> [Provided information]

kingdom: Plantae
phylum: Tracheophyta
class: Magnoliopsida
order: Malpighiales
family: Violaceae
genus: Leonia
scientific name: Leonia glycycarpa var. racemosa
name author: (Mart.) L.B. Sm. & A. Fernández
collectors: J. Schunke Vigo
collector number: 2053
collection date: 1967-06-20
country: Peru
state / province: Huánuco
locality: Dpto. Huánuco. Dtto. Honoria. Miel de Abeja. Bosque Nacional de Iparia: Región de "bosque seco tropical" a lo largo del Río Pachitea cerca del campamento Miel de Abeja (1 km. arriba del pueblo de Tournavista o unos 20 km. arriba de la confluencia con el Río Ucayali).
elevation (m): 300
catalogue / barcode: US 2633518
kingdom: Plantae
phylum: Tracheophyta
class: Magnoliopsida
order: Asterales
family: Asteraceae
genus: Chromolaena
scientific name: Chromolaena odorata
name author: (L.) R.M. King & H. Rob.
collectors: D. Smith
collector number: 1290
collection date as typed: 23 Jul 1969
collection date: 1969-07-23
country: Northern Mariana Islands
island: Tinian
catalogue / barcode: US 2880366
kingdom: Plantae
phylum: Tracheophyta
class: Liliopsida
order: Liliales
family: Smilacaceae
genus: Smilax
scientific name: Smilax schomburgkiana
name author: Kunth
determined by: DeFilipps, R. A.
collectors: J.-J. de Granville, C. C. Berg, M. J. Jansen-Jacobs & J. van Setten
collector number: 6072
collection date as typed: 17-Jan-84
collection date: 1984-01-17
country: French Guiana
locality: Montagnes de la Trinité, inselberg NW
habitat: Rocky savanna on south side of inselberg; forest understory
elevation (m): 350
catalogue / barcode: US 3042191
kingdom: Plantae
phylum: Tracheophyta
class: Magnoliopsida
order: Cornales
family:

> [Prompt] Find every line in the records above that contains the string "typed", with case counting, and copy each of those lines.

> [Result]
collection date as typed: 23 Jul 1969
collection date as typed: 17-Jan-84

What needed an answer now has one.